* [Quoted passage]:
________________
Up until last Saturday, I was the proud owner of a pair of amazing black sandals, known as chanclas here in Mexico. They were the perfect traveling shoes -- compact for packing purposes, comfortable for walking purposes, and flat for height-control purposes (I already tower over about 75 percent of the Mexicans I meet, so there's no need for high heels to exacerbate the issue).
Those shoes toured the streets of Culiacán. They climbed the pyramids of Teotihuacán. They crossed the border into Guatemala. So it only seemed natural that they'd accompany me to Vive Latino, a two-day music festival I checked out in Mexico City this past weekend.
So what if the shoes had gotten a little old? A little scuffed? So what if the soles had started to fall off? It gave them personality, man.
And that's precisely what made 'em famous.
So my fellow rockeros and I were sitting on a lawn, taking a breather between bands. Boredom must've set in (or maybe it was the beer), because my amigos started to invent a dialog about the concert, with the soles of my shoes doing the talking. This bout of maturity is perhaps best illustrated by photo 1, above.
________________
* [Work to complete]:
1. According to the sandals post, why did the writer value the shoes being flat? Answer in one to three sentences.
2. Please transcribe the sandals post starting with "So my fellow" and going on through "photo 1, above.".
________________
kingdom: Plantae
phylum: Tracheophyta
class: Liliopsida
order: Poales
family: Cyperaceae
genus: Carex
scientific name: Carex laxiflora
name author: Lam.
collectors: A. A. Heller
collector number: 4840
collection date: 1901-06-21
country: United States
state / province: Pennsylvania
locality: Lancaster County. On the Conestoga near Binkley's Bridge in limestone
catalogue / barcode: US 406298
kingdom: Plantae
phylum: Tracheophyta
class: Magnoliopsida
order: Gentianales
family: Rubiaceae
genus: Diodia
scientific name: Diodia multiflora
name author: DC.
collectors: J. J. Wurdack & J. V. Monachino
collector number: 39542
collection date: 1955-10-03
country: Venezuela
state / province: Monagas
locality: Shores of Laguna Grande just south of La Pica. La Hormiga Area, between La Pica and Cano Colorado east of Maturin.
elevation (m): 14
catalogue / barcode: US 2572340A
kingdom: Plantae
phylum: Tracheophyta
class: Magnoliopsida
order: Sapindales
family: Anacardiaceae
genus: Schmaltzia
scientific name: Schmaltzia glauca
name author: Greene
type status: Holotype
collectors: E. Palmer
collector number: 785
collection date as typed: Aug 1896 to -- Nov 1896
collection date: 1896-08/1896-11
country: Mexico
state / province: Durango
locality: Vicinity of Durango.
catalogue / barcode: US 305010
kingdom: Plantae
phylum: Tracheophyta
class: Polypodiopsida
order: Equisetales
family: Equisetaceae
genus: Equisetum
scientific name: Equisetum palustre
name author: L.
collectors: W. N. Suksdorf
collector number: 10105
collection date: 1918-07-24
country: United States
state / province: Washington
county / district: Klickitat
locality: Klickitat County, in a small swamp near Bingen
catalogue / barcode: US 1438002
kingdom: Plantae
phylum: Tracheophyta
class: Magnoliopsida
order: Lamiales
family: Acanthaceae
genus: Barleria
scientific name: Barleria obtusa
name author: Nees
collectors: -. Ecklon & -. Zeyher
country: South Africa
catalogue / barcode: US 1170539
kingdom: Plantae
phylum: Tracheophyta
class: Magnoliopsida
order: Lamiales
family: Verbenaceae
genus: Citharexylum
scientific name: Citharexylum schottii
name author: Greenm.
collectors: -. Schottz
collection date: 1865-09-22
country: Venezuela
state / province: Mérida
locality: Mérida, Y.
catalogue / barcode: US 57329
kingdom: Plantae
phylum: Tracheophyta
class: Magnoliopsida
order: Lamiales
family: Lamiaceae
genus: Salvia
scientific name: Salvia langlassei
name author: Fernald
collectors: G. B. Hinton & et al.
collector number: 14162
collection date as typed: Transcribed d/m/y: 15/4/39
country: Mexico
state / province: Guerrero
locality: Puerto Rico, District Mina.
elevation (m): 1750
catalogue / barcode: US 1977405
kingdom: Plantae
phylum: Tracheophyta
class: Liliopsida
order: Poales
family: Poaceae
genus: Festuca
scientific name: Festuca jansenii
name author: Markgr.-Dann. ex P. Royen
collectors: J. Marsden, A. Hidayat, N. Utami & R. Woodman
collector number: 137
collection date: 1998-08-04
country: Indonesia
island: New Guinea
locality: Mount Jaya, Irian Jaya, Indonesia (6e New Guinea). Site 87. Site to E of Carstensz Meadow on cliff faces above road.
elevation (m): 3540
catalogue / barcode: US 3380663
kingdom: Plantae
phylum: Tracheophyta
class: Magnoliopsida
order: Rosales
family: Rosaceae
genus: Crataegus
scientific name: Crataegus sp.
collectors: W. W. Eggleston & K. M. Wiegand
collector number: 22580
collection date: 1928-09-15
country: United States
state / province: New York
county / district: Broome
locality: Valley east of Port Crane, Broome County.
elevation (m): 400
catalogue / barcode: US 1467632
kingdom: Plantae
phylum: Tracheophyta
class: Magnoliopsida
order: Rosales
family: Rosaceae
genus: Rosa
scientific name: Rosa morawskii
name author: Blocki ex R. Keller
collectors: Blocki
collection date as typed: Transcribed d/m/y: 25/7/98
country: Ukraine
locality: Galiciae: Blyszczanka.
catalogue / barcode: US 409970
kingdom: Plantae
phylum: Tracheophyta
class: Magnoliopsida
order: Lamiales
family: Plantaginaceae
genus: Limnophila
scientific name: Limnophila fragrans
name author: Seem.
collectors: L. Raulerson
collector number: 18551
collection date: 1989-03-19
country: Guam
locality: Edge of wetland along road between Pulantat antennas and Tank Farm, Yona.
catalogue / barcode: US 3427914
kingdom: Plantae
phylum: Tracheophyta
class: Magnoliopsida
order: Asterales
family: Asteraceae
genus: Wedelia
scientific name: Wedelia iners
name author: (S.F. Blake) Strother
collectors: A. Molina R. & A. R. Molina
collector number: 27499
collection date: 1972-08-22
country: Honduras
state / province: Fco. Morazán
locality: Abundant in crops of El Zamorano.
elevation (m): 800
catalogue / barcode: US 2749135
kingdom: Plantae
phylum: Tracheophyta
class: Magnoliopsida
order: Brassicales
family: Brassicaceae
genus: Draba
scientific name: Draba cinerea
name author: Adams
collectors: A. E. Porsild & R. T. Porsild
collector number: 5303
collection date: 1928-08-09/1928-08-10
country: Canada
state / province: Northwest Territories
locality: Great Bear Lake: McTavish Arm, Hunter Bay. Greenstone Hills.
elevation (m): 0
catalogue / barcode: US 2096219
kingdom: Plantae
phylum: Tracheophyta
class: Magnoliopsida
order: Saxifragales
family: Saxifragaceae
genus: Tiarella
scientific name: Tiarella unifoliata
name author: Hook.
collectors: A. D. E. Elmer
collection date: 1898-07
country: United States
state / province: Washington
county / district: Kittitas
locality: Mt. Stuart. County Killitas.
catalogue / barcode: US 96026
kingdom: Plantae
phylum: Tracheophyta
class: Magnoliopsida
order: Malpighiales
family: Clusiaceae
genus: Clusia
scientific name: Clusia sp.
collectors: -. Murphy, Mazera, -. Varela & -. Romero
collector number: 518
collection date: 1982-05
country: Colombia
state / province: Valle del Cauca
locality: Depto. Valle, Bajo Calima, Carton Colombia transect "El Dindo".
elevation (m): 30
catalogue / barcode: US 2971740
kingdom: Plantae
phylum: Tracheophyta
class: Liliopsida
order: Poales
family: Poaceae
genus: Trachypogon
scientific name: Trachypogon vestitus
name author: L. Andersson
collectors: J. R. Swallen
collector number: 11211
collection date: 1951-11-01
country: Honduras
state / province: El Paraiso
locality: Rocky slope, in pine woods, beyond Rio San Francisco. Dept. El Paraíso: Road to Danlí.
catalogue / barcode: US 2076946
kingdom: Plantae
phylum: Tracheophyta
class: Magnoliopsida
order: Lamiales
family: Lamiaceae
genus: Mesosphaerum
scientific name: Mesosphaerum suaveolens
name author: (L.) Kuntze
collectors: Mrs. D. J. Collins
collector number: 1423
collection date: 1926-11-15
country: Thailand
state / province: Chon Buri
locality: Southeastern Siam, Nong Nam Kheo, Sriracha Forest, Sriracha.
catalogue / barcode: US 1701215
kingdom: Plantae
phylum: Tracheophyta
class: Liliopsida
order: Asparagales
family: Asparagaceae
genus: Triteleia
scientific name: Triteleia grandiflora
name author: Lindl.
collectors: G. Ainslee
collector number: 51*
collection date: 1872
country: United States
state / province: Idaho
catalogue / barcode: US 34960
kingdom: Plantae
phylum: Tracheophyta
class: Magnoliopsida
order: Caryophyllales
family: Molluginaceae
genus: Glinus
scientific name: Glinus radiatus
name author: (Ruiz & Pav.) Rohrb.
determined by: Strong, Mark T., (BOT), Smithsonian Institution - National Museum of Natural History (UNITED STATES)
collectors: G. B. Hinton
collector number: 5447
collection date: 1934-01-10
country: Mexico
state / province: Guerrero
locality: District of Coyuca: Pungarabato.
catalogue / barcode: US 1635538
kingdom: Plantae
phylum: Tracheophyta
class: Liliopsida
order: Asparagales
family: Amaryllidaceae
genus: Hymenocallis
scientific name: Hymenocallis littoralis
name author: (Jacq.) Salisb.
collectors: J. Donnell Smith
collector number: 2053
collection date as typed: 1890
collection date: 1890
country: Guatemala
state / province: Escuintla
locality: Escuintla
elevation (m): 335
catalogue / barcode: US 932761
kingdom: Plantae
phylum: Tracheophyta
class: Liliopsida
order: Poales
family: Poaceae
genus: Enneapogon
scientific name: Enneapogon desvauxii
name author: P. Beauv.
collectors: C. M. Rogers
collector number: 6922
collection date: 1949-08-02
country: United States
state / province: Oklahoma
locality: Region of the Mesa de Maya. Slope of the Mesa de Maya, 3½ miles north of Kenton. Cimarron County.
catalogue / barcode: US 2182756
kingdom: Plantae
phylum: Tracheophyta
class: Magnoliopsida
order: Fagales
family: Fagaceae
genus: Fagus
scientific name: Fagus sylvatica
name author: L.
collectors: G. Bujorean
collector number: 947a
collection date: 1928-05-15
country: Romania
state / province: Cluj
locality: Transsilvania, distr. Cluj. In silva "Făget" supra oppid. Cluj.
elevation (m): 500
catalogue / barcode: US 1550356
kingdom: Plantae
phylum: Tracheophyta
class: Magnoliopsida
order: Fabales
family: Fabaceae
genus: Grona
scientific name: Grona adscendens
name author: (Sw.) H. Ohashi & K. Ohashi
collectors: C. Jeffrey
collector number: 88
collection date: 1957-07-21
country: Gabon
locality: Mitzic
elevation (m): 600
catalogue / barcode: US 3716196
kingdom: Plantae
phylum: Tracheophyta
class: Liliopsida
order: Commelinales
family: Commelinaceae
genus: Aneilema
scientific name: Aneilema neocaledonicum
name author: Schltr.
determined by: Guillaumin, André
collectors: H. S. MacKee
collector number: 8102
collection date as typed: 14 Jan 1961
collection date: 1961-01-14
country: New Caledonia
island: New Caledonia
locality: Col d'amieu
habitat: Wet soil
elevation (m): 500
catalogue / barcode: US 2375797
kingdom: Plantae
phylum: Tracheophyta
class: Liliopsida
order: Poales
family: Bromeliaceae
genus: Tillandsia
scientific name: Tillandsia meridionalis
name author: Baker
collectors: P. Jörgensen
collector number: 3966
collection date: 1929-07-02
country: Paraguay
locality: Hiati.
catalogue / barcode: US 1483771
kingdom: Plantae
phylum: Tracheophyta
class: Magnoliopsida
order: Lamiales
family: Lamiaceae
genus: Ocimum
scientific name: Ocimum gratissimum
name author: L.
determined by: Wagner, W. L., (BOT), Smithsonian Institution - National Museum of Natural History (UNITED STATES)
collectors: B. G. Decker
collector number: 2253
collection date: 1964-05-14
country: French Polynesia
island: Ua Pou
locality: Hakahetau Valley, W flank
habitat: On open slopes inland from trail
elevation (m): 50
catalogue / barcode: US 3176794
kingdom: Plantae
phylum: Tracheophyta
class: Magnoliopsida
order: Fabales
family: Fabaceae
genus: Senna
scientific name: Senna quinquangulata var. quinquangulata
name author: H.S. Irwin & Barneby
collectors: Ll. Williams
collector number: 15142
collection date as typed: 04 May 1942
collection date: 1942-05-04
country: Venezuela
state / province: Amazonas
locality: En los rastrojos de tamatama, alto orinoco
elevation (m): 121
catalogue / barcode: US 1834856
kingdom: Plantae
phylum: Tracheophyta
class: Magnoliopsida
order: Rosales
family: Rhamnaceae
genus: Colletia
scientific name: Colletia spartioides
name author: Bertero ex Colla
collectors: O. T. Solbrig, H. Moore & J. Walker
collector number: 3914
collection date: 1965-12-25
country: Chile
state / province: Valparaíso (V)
________________
* [Correct answers]:
1. The writer already towers over about 75 percent of the Mexicans they meet. Flat shoes meant there was no need for high heels to make that height difference worse.

2.
So my fellow rockeros and I were sitting on a lawn, taking a breather between bands. Boredom must've set in (or maybe it was the beer), because my amigos started to invent a dialog about the concert, with the soles of my shoes doing the talking. This bout of maturity is perhaps best illustrated by photo 1, above.